An Experimental Study on Fairness-aware Machine Learning for Credit Scoring Problems

This paper presents a comprehensive experimental study demonstrating that fairness-aware machine learning models achieve a superior balance between predictive accuracy and fairness compared to traditional classification models in the context of credit scoring.

Huyen Giang Thi Thu, Thang Viet Doan, Ha-Bang Ban, Tai Le Quy

Published 2026-03-06
📖 5 min read🧠 Deep dive

Imagine you are a bank manager. In the old days, if someone wanted a loan, you'd sit them down, look at their paperwork, maybe ask a few questions, and use your gut feeling to decide if they were a "good" risk or a "bad" risk. It was slow, it took a lot of coffee breaks, and it relied heavily on human judgment.

Today, banks use Machine Learning (ML) to do this instantly. Think of ML as a super-fast, super-smart robot assistant that reads thousands of financial records in a split second to predict who will pay back their loan and who won't. This is called Credit Scoring.

But here's the problem: Robots can be biased.

If you train a robot on historical data where, say, women were unfairly denied loans in the past, the robot might learn that "being a woman" means "don't give a loan." It's not being evil; it's just copying the mistakes of the past. This is the "unfairness" the paper talks about.

The Mission: Fixing the Robot's Brain

The authors of this paper asked a big question: "We have all these fancy new tools to make these robots fair, but do they actually work in the real world of banking?"

They decided to run a massive experiment. They didn't just talk about theory; they put these tools to the test.

The Ingredients of the Experiment

1. The Test Subjects (The Datasets)
They gathered five different "playgrounds" of real-world financial data. Imagine these as five different neighborhoods with different types of people. Some neighborhoods had data on credit card users, others on German applicants, and others on clients from Central Asia. They checked these neighborhoods to see if the data itself was already biased (like finding that the neighborhood records already treated men and women differently). They found that, yes, the data was often biased to begin with.

2. The Tools (The Models)
They tested three different ways to "fix" the robot:

  • Pre-processing (Cleaning the Ingredients): Before the robot even starts cooking, you wash and sort the vegetables.
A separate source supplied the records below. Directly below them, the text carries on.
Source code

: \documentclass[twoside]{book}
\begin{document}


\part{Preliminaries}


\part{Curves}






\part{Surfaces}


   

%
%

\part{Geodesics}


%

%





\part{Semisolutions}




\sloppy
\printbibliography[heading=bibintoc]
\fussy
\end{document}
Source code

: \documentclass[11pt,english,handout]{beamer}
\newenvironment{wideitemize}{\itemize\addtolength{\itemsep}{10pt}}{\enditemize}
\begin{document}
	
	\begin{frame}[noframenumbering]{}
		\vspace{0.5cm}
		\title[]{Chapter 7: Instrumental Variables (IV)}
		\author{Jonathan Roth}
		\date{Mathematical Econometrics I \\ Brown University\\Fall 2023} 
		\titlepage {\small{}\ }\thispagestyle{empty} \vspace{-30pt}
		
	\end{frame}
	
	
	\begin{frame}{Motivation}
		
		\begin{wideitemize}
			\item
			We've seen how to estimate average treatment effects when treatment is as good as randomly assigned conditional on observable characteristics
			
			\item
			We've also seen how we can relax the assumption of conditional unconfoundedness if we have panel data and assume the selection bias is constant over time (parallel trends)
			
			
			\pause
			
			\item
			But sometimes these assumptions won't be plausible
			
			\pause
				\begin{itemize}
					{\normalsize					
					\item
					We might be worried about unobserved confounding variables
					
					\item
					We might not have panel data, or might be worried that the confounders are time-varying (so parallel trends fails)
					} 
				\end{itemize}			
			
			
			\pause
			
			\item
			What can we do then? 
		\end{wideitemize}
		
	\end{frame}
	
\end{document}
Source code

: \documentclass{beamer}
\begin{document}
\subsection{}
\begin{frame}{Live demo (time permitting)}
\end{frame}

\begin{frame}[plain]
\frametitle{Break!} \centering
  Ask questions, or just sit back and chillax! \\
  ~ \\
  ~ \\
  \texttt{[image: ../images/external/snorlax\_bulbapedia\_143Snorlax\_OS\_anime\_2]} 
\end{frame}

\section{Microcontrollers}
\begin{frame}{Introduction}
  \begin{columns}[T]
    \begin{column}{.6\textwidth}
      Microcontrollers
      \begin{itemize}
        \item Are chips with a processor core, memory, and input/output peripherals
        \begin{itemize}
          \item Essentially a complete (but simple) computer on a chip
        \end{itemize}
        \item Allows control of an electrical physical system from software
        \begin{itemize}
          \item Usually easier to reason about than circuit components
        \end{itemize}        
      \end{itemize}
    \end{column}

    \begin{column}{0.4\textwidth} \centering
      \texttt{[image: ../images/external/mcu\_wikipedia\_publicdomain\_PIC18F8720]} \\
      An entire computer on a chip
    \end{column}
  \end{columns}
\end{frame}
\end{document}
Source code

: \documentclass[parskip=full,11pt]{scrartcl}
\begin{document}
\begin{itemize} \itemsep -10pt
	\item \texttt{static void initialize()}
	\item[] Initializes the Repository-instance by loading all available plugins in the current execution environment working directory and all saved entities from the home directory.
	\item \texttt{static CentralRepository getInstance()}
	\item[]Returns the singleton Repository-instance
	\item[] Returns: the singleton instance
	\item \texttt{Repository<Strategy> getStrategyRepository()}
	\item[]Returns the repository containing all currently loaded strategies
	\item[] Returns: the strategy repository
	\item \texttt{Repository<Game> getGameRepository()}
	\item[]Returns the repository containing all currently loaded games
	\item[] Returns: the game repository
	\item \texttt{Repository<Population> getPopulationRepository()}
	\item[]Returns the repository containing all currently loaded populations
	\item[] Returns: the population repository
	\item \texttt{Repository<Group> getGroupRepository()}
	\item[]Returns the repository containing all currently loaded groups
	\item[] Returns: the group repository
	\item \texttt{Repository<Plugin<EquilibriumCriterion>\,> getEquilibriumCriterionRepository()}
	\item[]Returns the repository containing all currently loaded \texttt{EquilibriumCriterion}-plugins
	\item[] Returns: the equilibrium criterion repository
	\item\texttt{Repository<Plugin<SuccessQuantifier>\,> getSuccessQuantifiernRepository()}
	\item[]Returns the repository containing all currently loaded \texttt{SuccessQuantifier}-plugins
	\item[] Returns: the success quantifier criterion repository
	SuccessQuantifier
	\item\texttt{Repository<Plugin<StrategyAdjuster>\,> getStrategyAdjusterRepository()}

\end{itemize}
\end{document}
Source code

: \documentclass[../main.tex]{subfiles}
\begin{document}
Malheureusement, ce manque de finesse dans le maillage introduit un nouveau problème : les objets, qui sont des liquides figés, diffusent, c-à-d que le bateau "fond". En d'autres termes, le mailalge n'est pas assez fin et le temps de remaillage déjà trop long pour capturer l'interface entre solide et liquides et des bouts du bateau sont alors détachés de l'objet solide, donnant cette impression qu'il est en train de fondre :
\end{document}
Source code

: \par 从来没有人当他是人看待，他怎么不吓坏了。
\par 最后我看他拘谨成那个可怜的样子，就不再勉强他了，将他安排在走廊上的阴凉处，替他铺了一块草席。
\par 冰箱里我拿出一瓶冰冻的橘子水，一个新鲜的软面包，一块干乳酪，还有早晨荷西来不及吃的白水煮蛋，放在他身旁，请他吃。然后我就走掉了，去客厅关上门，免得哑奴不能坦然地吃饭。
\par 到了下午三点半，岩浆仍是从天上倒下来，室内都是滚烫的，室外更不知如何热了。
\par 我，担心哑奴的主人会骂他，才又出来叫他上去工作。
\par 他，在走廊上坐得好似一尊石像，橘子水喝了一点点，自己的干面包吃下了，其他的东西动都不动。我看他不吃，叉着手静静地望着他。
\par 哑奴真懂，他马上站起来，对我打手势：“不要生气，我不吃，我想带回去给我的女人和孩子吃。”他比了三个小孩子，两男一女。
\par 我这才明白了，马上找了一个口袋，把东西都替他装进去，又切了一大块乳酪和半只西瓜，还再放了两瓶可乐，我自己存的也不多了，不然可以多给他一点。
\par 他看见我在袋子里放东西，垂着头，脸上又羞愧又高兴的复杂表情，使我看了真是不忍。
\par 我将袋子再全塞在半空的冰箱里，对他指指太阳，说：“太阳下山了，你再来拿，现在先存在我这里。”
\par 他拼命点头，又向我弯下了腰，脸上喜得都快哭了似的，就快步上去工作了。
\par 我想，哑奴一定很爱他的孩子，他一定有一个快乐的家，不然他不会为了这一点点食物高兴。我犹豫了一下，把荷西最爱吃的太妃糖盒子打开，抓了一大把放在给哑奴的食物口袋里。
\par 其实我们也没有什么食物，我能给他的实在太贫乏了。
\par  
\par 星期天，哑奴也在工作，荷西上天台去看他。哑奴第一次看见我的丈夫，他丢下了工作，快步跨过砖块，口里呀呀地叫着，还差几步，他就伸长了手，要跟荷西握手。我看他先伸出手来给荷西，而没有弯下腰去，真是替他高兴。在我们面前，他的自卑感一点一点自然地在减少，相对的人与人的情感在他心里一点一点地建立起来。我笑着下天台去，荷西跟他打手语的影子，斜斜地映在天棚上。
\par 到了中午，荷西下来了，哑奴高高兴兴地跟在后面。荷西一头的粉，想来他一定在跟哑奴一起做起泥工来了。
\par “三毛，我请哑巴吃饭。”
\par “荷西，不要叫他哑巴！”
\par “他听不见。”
You remove the bad stuff or balance the ingredients so the robot doesn't start with a bias.
    • Analogy: Like a chef tasting the soup before adding salt to make sure it's not too salty.
  • In-processing (Training with Rules): You teach the robot a new rule while it's learning. "Hey, when you make a decision, you must treat men and women exactly the same, even if it's slightly harder to get the answer right."
    • Analogy: Like a teacher telling a student, "You can't just guess; you have to follow this specific fair rule to get an A."
  • Post-processing (Adjusting the Result): The robot makes its decision, and then a human (or another program) looks at the result and tweaks it. "Wait, you denied this woman, but based on the rules, you should have approved her. Let's flip the switch."
    • Analogy: Like a referee blowing the whistle after a play to say, "That was a foul, let's restart."

3. The Scorecard (Fairness Measures)
How do you know if the robot is actually fair? You can't just look at it. You need a ruler. The paper tested about 8 different "fairness rulers."

  • Statistical Parity: Does the robot approve men and women at the same rate?
  • Equal Opportunity: If a man and a woman are both good borrowers, does the robot give them both a loan?
  • Predictive Parity: If the robot says someone is a "good" borrower, is that prediction equally accurate for both men and women?

What Did They Find? (The Results)

The experiment was like a race between traditional robots (the old, biased ones) and the new "Fairness-Aware" robots.

  • The Old Way: The traditional models were often very accurate at predicting who would pay back, but they were often unfair. They might accidentally discriminate against a specific group.
  • The "Fair" Way: The new models did a great job of being fair. They significantly reduced the discrimination.
  • The Trade-off: Usually, when you make something fair, it gets a little less accurate (like a referee being so strict they miss a real goal). However, the paper found that the In-processing method (specifically a tool called AdaFair) was the "Goldilocks" solution. It managed to be both highly accurate and very fair. It didn't have to sacrifice much accuracy to be fair.

The Big Winner: The AdaFair model was the star of the show. It consistently balanced the need to make money (accuracy) with the need to be just (fairness) better than the other methods across all five different neighborhoods (datasets).

The Takeaway

This paper is a reality check for the banking world. It says:

  1. Bias is real: Our data is flawed, so our robots will be flawed unless we fix them.
  2. Tools exist: We have the technology to fix this.
  3. It works: We don't have to choose between making money and being fair. With the right tools (like AdaFair), we can do both.

In simple terms: The authors proved that we can teach our banking robots to be not just smart, but also kind and fair, without making them stupid. It's about building a financial system where everyone gets a fair shot, regardless of who they are.